--- DATA LISTING Enclosed Below ---
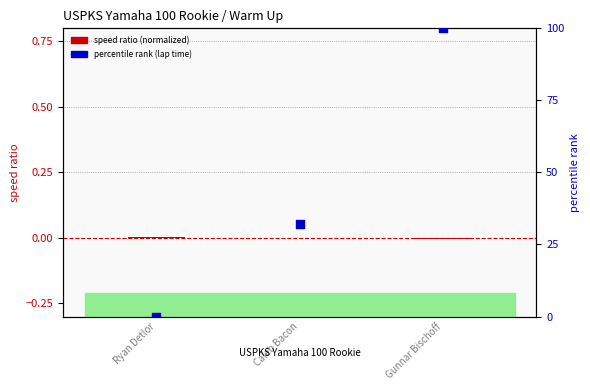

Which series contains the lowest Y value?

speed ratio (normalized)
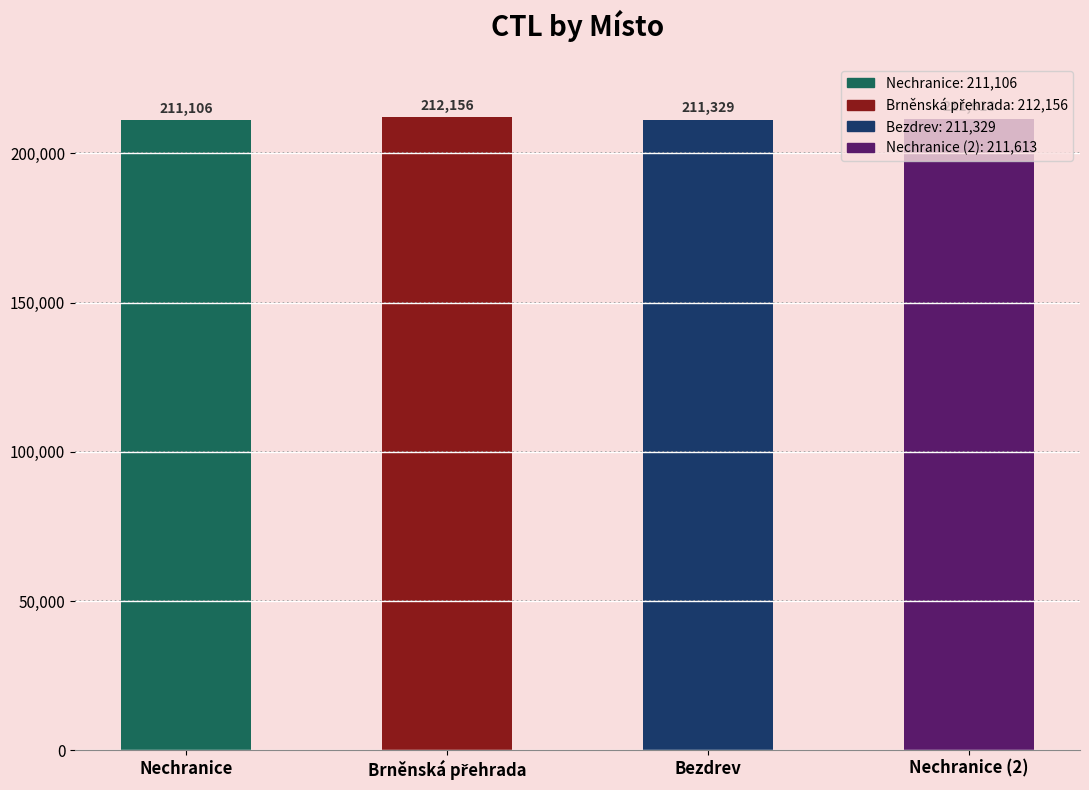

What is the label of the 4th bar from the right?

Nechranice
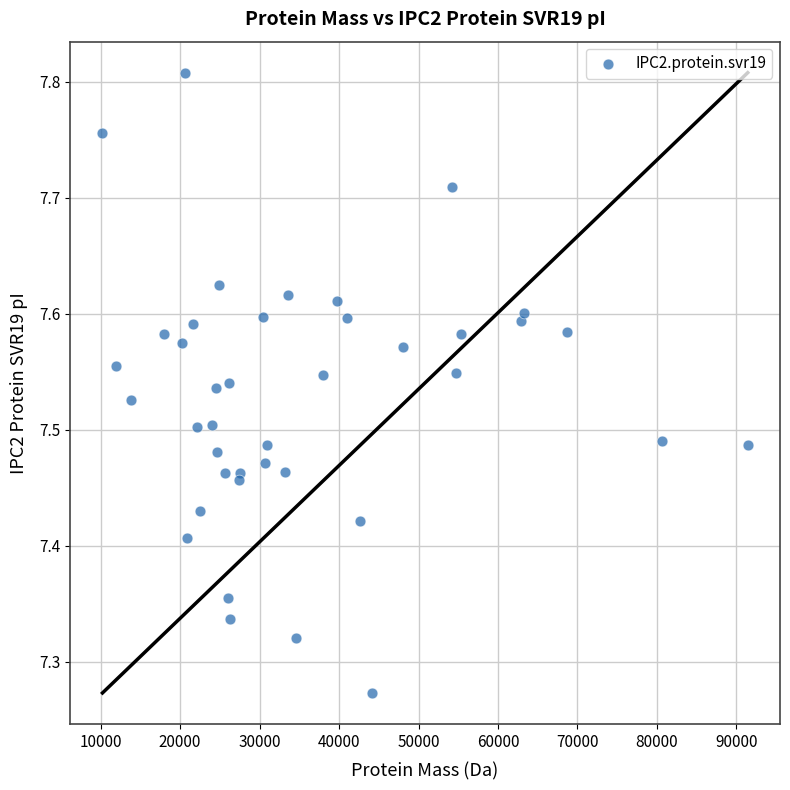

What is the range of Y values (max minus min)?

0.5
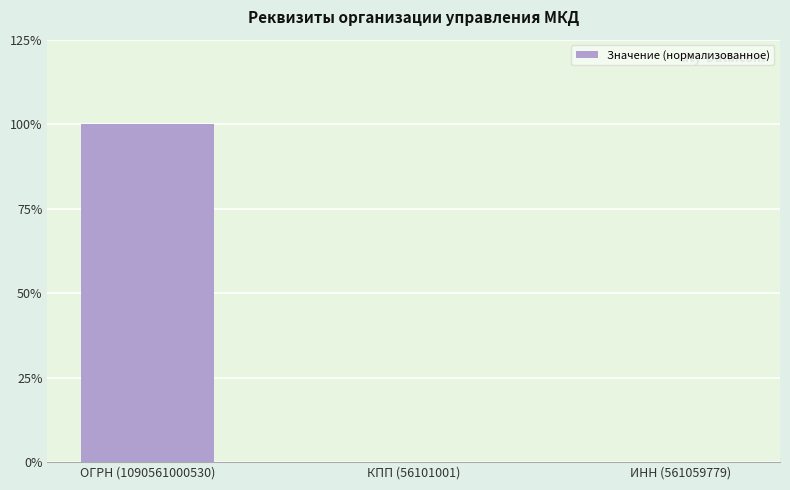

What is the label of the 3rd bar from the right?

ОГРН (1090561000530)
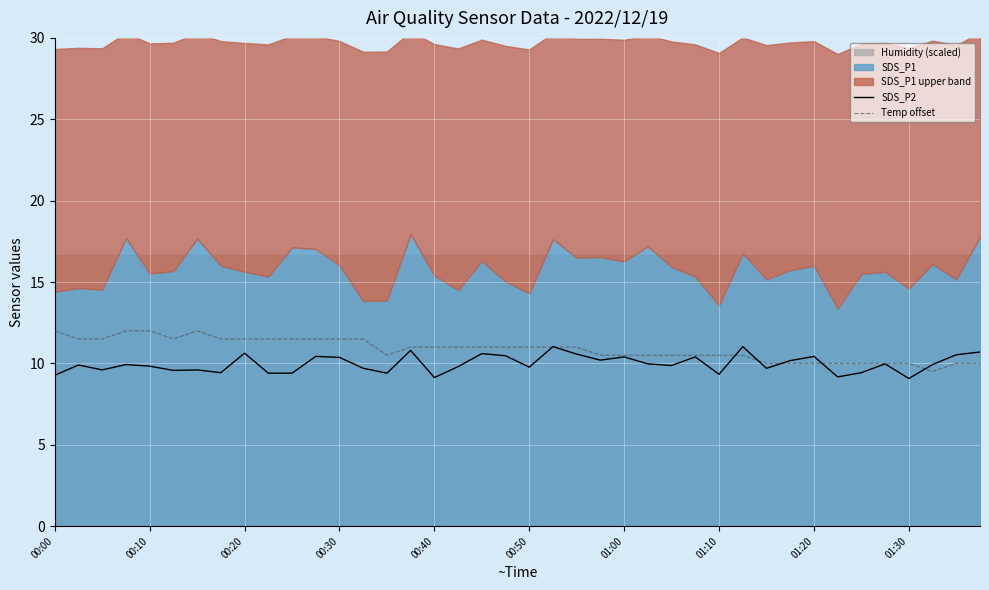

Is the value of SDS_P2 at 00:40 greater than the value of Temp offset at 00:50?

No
--- End of Enclosed DATA LISTING ---
--- DATA LISTING Enclosed Below ---
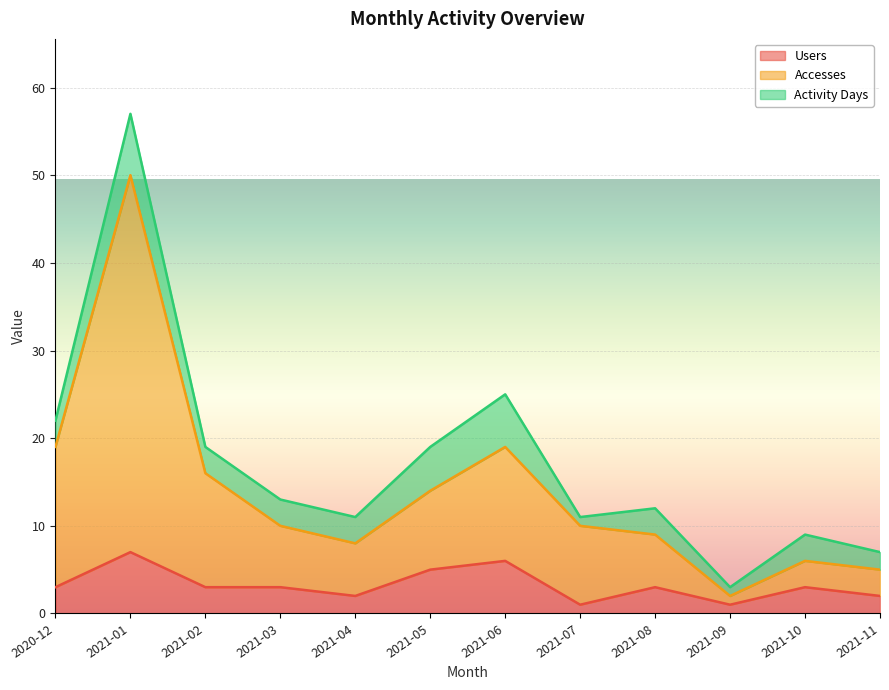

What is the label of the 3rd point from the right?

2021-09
--- End of Enclosed DATA LISTING ---
[THE TASK] Reproduce as a numbered list the lines of the records starting at the line containing "What is the range" and ending at the line containing "Is the value", both included, with blank lines and pictures omitted.

[WRITTEN ANSWER]
1. What is the range of Y values (max minus min)?
2. 0.5
3. What is the label of the 3rd bar from the right?
4. ОГРН (1090561000530)
5. Is the value of SDS_P2 at 00:40 greater than the value of Temp offset at 00:50?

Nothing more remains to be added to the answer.